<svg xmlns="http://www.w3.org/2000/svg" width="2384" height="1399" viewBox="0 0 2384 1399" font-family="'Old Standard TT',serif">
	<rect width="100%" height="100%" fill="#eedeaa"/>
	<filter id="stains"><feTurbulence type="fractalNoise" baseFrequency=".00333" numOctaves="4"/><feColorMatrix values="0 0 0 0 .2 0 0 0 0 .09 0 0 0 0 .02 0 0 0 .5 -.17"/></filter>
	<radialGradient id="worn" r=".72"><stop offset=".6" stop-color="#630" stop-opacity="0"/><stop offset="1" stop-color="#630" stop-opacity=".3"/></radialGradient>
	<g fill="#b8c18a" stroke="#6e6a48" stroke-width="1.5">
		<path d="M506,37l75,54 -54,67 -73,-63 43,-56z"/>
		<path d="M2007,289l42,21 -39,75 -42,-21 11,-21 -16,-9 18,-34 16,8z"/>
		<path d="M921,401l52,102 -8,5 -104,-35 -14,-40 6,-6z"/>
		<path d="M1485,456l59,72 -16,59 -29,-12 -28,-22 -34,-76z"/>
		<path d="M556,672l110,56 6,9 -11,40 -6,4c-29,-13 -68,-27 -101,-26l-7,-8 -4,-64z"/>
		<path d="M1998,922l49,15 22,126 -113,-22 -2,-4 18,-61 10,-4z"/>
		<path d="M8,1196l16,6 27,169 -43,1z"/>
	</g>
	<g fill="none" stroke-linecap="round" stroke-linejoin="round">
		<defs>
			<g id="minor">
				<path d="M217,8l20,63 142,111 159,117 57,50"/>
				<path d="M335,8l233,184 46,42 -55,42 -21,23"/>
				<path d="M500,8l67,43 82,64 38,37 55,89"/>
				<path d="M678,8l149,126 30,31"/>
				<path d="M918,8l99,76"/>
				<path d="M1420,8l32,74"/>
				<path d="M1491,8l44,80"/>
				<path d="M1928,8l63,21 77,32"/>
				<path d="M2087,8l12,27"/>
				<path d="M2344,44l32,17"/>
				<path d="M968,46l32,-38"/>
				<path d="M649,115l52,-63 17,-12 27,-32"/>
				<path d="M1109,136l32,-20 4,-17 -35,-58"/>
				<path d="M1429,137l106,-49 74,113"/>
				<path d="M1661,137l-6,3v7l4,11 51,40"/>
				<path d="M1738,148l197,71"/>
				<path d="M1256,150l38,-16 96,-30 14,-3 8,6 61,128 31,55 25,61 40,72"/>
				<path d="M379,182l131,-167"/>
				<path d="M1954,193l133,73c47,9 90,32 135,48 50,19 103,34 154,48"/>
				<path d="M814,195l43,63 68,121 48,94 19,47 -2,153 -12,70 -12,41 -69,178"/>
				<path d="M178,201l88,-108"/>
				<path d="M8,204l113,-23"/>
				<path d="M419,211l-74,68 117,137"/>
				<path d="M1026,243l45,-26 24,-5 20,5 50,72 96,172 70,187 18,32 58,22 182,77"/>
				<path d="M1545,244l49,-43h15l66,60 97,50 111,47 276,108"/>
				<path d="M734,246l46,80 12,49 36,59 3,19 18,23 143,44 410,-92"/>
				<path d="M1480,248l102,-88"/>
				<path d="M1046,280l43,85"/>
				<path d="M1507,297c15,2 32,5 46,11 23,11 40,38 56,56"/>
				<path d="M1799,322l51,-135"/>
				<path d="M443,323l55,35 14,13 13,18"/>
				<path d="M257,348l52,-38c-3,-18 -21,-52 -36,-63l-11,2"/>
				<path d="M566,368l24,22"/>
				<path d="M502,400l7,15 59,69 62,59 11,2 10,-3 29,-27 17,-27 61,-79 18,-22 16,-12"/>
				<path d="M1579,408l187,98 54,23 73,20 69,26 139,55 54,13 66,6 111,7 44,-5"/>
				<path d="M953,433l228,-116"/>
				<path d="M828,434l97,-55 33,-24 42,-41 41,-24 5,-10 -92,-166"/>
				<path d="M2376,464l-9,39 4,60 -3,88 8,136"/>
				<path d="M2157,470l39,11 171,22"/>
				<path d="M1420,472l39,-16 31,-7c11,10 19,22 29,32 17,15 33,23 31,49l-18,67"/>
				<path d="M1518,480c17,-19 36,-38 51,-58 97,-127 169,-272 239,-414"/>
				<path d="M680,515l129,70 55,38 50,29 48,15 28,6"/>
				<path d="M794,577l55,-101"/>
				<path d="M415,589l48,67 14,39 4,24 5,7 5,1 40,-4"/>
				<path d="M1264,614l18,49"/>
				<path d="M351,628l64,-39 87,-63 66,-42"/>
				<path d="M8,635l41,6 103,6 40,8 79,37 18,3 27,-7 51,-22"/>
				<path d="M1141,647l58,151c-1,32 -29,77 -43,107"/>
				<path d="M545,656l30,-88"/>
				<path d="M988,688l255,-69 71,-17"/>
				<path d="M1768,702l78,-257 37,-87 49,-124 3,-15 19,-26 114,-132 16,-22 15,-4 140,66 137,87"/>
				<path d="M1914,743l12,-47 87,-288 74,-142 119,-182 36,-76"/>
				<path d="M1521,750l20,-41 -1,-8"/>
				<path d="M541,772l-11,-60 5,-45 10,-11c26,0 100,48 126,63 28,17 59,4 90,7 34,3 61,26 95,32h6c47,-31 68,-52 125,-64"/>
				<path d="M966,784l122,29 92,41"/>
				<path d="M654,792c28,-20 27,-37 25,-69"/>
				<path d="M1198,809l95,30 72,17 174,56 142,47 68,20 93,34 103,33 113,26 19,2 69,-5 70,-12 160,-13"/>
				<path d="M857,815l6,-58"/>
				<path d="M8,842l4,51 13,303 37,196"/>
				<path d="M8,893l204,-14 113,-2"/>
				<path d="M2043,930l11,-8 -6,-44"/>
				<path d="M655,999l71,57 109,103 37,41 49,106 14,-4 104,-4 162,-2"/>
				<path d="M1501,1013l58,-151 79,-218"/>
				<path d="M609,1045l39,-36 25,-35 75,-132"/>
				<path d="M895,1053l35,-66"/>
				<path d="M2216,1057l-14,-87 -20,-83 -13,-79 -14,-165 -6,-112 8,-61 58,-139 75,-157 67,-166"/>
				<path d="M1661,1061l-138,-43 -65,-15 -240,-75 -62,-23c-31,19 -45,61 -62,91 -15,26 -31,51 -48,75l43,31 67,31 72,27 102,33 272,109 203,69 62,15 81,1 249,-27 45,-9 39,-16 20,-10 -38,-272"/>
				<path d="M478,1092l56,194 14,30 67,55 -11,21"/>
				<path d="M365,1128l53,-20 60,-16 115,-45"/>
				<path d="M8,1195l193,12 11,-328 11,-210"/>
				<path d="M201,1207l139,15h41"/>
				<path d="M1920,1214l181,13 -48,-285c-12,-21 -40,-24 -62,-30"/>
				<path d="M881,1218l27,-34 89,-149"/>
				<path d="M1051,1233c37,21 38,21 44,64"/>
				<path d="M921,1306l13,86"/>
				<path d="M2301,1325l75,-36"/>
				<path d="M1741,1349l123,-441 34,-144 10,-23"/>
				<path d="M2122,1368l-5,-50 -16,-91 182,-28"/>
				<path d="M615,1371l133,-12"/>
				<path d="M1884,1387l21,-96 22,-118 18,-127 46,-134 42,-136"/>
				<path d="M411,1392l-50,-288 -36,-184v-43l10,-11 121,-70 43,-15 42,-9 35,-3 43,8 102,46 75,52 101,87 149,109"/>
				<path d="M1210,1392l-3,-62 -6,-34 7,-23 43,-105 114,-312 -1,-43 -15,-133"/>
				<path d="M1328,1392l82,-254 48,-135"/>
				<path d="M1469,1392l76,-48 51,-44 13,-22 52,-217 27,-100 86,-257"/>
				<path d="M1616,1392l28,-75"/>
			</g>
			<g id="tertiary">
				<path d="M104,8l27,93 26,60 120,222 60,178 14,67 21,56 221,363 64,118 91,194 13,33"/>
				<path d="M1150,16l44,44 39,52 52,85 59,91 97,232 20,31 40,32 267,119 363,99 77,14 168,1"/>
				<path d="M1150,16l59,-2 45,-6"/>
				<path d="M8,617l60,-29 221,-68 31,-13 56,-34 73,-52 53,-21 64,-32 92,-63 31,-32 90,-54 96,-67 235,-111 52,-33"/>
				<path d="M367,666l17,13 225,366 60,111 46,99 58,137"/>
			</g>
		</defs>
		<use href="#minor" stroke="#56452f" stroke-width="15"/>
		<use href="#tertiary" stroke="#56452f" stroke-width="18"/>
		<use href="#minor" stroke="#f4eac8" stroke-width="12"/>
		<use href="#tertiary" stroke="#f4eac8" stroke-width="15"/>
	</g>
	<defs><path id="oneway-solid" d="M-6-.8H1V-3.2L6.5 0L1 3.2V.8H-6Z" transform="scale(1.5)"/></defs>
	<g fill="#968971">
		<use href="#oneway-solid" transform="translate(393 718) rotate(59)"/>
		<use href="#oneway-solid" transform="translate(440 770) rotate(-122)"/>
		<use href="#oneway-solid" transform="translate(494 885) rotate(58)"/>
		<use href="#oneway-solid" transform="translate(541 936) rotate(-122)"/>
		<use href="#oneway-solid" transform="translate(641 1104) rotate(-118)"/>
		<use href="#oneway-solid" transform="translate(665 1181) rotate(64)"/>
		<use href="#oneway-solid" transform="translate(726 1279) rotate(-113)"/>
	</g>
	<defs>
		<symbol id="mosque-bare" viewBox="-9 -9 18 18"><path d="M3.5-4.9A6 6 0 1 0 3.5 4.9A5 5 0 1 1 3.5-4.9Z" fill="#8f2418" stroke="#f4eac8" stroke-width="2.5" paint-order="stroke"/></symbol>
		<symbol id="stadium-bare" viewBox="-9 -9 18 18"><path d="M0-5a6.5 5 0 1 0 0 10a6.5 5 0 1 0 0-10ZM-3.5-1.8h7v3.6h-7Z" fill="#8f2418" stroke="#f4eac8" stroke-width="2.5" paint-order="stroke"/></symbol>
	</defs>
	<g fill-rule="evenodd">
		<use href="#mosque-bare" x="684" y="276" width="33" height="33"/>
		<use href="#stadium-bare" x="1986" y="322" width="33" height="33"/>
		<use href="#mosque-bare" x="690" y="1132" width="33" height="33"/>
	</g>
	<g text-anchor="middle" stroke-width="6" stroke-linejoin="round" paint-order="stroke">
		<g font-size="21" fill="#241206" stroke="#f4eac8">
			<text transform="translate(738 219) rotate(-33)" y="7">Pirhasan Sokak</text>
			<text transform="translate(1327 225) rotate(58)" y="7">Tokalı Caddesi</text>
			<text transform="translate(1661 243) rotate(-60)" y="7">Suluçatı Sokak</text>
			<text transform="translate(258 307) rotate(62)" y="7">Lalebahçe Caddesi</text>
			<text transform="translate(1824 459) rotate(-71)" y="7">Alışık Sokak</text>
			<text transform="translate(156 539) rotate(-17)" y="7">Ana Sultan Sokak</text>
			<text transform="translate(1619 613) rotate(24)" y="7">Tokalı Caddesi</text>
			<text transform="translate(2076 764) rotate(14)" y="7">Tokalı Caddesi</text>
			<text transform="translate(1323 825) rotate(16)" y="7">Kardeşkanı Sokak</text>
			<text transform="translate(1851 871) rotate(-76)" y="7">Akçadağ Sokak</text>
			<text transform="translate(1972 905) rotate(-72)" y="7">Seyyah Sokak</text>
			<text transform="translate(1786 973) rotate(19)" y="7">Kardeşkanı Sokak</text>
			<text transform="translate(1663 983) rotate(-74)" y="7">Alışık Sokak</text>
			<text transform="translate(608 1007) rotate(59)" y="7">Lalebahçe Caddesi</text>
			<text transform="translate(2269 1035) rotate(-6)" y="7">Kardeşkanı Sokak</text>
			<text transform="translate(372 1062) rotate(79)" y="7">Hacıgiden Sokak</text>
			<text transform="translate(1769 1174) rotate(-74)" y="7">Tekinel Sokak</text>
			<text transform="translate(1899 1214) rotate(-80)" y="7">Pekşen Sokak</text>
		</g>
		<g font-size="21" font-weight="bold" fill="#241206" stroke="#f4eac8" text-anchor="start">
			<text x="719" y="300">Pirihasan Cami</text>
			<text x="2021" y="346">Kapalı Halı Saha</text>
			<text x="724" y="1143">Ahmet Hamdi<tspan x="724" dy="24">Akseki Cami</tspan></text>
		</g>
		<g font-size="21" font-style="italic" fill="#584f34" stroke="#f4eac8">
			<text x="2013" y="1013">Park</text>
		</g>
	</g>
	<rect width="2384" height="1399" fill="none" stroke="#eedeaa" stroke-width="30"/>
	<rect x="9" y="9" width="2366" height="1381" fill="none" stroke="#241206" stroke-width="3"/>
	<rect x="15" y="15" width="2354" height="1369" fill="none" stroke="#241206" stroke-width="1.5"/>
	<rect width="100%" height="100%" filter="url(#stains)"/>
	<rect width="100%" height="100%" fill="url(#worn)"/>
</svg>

━━━━

(TASK INSTRUCTIONS) Bring together each line above where the string "round" turns up.

(TASK RESPONSE)
	<g fill="none" stroke-linecap="round" stroke-linejoin="round">
	<g text-anchor="middle" stroke-width="6" stroke-linejoin="round" paint-order="stroke">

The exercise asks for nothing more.